Use the existing repository tools as the bring-up path:

  1. Probe the remote IIO context with python blocks/block_06_rf_frontend_and_ad9363/python/lab_6_3_probe_iio_context.py --uri ip:192.168.40.1.
  2. Apply the conservative Block 6.3 RF policy: minimum TX power, low manual RX gain, AGC disabled, and a short burst only.
  3. Read the AXI-Lite ID register first, then program FRAME_BIT_COUNT, PREAMBLE_COUNT, and START_OFFSET.
  4. Write 1 to CONTROL_STATUS[0], poll busy, then wait for sticky done.
  5. Use the controlled Zynq RX path for BER counters and keep RTL-SDR as a spectrum-only observer during the first OTA check.
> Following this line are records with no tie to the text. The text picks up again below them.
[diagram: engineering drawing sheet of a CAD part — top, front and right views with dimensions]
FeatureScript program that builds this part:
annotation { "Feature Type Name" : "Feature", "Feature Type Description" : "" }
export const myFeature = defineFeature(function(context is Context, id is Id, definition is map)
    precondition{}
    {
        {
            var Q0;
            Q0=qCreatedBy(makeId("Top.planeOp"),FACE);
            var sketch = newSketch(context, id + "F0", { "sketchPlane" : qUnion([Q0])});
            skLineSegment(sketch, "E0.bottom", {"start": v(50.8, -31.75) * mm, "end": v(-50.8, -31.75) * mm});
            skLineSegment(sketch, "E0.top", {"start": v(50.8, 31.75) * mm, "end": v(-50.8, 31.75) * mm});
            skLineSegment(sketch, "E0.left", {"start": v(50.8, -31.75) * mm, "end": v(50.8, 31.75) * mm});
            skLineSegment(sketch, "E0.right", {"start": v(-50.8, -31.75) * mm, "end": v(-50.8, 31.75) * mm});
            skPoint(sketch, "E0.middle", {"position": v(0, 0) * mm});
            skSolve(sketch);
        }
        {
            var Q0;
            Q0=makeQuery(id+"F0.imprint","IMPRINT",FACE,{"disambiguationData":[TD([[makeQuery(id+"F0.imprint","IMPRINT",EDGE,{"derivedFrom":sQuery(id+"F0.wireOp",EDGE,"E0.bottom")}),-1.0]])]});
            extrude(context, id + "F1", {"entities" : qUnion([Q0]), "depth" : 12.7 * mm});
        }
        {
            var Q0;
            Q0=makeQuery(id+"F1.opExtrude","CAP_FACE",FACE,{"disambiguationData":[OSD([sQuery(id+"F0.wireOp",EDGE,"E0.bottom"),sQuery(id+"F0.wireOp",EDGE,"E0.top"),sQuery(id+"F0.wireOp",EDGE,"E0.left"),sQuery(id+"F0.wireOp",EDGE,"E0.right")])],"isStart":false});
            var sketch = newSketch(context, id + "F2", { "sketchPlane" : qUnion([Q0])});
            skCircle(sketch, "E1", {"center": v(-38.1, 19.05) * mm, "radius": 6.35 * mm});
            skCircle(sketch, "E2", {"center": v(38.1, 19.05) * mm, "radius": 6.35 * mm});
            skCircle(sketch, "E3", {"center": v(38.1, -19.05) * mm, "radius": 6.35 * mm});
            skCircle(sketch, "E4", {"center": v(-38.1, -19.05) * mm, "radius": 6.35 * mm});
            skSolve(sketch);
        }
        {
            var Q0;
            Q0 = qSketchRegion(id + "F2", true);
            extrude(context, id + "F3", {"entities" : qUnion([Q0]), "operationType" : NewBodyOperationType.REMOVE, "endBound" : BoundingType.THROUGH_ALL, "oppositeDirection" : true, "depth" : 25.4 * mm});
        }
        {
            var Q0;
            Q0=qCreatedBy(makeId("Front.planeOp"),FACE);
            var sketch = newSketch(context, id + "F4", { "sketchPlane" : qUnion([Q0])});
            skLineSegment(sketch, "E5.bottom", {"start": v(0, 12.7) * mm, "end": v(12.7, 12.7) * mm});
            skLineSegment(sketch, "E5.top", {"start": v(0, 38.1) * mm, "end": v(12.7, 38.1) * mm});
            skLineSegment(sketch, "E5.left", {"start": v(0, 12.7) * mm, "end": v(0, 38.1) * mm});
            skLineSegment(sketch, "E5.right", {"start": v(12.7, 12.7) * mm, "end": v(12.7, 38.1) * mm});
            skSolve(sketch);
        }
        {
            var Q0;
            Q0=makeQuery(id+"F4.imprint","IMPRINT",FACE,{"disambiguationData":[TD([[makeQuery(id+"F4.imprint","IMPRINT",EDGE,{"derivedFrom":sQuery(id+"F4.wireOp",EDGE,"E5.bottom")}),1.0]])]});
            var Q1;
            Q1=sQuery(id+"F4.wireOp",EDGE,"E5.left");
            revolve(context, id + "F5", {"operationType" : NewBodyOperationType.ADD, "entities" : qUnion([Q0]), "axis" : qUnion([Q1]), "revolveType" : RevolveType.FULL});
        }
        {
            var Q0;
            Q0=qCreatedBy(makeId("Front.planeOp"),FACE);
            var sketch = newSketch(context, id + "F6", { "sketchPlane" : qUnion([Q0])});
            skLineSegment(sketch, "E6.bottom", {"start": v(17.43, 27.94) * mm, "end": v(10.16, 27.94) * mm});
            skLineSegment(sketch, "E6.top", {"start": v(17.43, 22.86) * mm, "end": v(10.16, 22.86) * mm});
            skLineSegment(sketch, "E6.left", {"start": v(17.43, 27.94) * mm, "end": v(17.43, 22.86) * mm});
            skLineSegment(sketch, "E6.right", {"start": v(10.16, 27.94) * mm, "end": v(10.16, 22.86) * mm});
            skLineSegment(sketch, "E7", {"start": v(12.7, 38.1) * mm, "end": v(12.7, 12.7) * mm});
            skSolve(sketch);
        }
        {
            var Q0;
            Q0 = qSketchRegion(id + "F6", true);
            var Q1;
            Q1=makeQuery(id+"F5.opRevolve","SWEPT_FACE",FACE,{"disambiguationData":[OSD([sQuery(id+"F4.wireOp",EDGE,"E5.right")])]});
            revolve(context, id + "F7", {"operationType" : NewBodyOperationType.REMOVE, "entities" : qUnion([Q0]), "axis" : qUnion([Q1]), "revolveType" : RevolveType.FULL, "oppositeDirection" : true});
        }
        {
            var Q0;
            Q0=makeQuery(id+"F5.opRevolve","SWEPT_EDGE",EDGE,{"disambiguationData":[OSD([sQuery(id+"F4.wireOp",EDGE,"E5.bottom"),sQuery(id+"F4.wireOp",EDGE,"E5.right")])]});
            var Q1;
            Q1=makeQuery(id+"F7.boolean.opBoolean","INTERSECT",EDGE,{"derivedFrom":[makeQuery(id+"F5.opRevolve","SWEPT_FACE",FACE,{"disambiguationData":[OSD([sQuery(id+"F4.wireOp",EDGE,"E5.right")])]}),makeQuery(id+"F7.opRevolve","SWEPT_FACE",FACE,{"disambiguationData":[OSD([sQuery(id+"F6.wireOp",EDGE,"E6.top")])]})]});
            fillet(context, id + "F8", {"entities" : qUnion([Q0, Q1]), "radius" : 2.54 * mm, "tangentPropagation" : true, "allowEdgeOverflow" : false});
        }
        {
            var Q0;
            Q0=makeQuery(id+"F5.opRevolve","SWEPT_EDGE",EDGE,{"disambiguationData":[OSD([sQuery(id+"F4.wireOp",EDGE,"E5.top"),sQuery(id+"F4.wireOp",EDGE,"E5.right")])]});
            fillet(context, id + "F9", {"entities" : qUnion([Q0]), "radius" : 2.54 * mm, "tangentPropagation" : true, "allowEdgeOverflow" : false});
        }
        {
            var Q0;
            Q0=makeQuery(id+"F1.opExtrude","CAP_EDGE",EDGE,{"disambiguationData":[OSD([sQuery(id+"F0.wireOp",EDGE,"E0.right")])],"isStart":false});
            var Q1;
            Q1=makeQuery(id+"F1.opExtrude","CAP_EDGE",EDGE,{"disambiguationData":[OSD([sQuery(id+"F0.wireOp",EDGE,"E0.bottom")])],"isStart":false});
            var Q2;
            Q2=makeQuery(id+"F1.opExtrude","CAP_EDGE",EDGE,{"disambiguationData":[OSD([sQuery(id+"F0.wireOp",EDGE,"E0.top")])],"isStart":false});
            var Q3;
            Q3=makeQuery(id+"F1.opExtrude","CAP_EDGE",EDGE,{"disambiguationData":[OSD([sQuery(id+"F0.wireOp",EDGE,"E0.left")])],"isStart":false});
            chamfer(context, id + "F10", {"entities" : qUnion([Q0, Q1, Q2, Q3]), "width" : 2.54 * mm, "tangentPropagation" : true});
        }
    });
This keeps the discovery run small and deterministic before moving to longer bursts or quantitative BER measurement.

Report checklist

  • [ ] Include the register map.
  • [ ] State which registers must be programmed before start.
  • [ ] Show how done is cleared.
  • [ ] Show the ID readback as a bring-up sanity check.
  • [ ] State that AXI-Lite controls only the configuration path, not the sample stream.

Engineering conclusion template

The deterministic BPSK BER core is now exposed through an AXI-Lite control wrapper.
Software can program the frame size, preamble size and sampling offset, launch one burst and read back BER counters.
This is the minimal PS-facing contract needed before connecting the modem path to AD9363 or DMA-based hardware integration.